* _Prompt_
Can you reproduce everything from the start of the items down to the line containing "Erstellt am 23. Januar 2020", including both ends, with every line unchanged?

* _Input records_

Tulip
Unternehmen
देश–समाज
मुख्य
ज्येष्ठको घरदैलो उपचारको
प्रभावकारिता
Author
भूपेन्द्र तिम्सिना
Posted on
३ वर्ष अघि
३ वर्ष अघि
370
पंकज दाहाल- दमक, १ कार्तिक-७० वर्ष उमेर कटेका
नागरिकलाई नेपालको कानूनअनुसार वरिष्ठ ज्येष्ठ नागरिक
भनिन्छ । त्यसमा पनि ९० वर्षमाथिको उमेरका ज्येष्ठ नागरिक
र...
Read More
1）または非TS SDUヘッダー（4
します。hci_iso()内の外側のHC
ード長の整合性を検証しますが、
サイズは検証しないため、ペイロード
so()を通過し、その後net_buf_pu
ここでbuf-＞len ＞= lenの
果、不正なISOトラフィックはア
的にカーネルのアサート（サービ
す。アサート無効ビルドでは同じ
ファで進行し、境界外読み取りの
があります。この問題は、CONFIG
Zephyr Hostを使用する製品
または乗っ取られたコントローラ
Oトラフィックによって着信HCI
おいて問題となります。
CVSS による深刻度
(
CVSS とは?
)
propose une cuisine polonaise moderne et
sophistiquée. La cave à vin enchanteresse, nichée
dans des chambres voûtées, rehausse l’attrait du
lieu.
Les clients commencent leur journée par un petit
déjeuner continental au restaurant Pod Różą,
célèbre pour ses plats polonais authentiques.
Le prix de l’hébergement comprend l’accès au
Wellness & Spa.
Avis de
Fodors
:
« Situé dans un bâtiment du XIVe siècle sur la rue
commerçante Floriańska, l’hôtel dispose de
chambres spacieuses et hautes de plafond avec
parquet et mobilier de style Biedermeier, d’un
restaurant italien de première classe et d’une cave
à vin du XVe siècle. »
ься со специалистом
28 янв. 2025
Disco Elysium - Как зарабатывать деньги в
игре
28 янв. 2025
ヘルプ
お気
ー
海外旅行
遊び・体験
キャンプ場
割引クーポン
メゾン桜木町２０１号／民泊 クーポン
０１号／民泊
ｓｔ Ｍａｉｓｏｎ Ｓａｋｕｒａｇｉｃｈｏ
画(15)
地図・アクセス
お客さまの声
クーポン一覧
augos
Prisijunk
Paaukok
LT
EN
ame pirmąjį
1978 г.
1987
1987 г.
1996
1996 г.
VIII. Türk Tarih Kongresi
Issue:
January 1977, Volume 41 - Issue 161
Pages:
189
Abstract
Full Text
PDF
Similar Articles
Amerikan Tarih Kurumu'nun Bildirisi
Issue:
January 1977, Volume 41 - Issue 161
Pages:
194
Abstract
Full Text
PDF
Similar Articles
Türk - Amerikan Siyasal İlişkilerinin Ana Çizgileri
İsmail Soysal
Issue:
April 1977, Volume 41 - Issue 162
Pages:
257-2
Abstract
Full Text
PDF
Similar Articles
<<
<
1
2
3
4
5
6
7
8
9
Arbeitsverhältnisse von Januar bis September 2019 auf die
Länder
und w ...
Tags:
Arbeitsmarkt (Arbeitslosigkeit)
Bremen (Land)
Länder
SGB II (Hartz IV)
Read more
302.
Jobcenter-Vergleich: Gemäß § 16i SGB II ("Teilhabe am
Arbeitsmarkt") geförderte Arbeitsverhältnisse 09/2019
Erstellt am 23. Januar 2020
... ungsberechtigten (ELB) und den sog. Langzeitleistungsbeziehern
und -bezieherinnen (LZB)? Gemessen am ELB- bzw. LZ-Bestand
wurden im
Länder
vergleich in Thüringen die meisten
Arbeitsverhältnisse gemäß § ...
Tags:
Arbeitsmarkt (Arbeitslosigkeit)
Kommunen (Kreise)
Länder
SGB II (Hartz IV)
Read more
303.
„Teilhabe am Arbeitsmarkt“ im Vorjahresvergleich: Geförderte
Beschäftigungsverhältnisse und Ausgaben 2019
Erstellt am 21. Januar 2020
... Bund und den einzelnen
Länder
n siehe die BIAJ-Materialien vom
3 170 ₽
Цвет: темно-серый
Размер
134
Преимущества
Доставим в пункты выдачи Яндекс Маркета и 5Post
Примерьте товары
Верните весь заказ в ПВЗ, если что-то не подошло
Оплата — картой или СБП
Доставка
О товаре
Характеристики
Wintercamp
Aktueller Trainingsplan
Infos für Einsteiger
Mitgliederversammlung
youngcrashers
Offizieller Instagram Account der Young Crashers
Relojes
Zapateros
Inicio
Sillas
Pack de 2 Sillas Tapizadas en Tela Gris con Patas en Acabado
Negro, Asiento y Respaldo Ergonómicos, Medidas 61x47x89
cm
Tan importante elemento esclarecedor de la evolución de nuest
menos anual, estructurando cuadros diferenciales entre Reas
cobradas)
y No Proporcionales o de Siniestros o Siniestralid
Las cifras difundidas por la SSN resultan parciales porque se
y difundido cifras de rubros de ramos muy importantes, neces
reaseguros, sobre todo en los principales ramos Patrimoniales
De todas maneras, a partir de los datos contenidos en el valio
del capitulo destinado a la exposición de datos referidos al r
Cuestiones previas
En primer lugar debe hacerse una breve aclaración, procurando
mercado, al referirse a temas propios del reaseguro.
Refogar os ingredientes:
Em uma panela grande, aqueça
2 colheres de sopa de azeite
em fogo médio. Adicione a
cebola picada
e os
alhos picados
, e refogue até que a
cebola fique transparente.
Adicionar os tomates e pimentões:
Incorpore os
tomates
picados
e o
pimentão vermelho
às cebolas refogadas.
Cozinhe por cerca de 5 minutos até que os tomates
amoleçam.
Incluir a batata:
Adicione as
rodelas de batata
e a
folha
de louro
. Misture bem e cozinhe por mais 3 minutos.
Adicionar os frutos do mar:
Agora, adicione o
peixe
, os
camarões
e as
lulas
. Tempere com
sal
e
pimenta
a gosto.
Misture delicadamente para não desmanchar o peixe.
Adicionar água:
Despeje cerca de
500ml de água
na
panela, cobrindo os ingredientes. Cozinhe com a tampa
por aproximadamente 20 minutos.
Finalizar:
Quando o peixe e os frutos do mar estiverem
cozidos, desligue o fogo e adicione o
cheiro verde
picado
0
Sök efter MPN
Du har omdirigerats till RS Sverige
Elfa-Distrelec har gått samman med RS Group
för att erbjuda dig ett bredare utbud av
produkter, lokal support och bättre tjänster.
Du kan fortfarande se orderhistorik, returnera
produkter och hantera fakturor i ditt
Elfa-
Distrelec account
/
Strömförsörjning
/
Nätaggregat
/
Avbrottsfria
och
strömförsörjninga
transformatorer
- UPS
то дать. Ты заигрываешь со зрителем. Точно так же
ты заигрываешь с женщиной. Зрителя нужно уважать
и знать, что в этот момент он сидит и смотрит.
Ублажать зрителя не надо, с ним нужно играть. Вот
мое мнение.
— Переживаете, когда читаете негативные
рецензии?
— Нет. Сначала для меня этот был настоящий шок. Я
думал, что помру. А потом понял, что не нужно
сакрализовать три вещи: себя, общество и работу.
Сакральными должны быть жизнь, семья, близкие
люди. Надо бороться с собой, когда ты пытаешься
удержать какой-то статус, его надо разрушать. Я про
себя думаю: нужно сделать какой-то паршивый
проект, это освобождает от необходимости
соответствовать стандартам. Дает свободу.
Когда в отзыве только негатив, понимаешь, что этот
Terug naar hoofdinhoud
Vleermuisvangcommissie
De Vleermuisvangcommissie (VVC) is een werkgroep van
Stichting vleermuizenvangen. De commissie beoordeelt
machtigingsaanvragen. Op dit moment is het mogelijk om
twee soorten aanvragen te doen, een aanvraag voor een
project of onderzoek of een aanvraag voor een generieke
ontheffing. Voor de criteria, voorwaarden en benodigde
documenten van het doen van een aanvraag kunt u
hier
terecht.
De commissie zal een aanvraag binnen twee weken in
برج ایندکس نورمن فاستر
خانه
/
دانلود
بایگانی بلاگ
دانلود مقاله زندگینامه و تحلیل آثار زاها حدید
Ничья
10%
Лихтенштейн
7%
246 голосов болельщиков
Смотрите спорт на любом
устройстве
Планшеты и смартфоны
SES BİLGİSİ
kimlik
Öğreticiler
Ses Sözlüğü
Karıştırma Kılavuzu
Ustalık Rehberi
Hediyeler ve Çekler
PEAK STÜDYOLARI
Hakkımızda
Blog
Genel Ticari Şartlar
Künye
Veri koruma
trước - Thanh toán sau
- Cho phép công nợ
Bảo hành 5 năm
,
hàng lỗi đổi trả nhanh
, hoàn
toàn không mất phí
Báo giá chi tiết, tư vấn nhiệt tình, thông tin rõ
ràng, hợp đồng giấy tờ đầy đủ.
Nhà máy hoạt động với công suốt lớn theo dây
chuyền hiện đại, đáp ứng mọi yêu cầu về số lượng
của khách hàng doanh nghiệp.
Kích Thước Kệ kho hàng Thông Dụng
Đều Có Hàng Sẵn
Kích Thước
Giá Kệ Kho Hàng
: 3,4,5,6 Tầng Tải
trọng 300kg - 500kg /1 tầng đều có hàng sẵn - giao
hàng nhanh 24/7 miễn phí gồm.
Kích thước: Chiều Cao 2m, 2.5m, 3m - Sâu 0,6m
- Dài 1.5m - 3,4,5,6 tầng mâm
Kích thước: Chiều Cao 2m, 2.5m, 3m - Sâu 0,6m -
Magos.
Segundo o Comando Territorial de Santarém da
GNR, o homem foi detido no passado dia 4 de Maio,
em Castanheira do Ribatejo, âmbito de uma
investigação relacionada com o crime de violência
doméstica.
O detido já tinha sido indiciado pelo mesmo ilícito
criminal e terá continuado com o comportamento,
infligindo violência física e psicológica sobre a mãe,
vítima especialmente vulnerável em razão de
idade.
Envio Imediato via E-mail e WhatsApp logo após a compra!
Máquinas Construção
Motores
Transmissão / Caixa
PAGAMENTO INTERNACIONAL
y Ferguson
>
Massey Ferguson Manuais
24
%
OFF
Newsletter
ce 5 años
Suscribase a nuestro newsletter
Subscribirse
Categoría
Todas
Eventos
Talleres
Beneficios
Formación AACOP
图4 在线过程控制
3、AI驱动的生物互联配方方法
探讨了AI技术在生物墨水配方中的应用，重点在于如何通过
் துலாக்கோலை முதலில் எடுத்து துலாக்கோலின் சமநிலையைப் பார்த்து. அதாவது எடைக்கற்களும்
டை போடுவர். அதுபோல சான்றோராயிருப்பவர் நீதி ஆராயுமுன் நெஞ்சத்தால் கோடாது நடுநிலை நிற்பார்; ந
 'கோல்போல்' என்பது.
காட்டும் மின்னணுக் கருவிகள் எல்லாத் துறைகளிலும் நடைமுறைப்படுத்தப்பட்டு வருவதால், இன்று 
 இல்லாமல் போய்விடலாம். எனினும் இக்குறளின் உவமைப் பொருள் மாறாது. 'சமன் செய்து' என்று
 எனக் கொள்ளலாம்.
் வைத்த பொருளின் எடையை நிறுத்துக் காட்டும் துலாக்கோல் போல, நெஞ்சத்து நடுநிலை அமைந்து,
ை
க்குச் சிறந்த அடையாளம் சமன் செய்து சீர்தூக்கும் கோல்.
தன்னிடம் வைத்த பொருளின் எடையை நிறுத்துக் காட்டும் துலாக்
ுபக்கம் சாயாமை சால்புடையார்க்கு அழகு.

* _Expected answer_
Tulip
Unternehmen
देश–समाज
मुख्य
ज्येष्ठको घरदैलो उपचारको
प्रभावकारिता
Author
भूपेन्द्र तिम्सिना
Posted on
३ वर्ष अघि
३ वर्ष अघि
370
पंकज दाहाल- दमक, १ कार्तिक-७० वर्ष उमेर कटेका
नागरिकलाई नेपालको कानूनअनुसार वरिष्ठ ज्येष्ठ नागरिक
भनिन्छ । त्यसमा पनि ९० वर्षमाथिको उमेरका ज्येष्ठ नागरिक
र...
Read More
1）または非TS SDUヘッダー（4
します。hci_iso()内の外側のHC
ード長の整合性を検証しますが、
サイズは検証しないため、ペイロード
so()を通過し、その後net_buf_pu
ここでbuf-＞len ＞= lenの
果、不正なISOトラフィックはア
的にカーネルのアサート（サービ
す。アサート無効ビルドでは同じ
ファで進行し、境界外読み取りの
があります。この問題は、CONFIG
Zephyr Hostを使用する製品
または乗っ取られたコントローラ
Oトラフィックによって着信HCI
おいて問題となります。
CVSS による深刻度
(
CVSS とは?
)
propose une cuisine polonaise moderne et
sophistiquée. La cave à vin enchanteresse, nichée
dans des chambres voûtées, rehausse l’attrait du
lieu.
Les clients commencent leur journée par un petit
déjeuner continental au restaurant Pod Różą,
célèbre pour ses plats polonais authentiques.
Le prix de l’hébergement comprend l’accès au
Wellness & Spa.
Avis de
Fodors
:
« Situé dans un bâtiment du XIVe siècle sur la rue
commerçante Floriańska, l’hôtel dispose de
chambres spacieuses et hautes de plafond avec
parquet et mobilier de style Biedermeier, d’un
restaurant italien de première classe et d’une cave
à vin du XVe siècle. »
ься со специалистом
28 янв. 2025
Disco Elysium - Как зарабатывать деньги в
игре
28 янв. 2025
ヘルプ
お気
ー
海外旅行
遊び・体験
キャンプ場
割引クーポン
メゾン桜木町２０１号／民泊 クーポン
０１号／民泊
ｓｔ Ｍａｉｓｏｎ Ｓａｋｕｒａｇｉｃｈｏ
画(15)
地図・アクセス
お客さまの声
クーポン一覧
augos
Prisijunk
Paaukok
LT
EN
ame pirmąjį
1978 г.
1987
1987 г.
1996
1996 г.
VIII. Türk Tarih Kongresi
Issue:
January 1977, Volume 41 - Issue 161
Pages:
189
Abstract
Full Text
PDF
Similar Articles
Amerikan Tarih Kurumu'nun Bildirisi
Issue:
January 1977, Volume 41 - Issue 161
Pages:
194
Abstract
Full Text
PDF
Similar Articles
Türk - Amerikan Siyasal İlişkilerinin Ana Çizgileri
İsmail Soysal
Issue:
April 1977, Volume 41 - Issue 162
Pages:
257-2
Abstract
Full Text
PDF
Similar Articles
<<
<
1
2
3
4
5
6
7
8
9
Arbeitsverhältnisse von Januar bis September 2019 auf die
Länder
und w ...
Tags:
Arbeitsmarkt (Arbeitslosigkeit)
Bremen (Land)
Länder
SGB II (Hartz IV)
Read more
302.
Jobcenter-Vergleich: Gemäß § 16i SGB II ("Teilhabe am
Arbeitsmarkt") geförderte Arbeitsverhältnisse 09/2019
Erstellt am 23. Januar 2020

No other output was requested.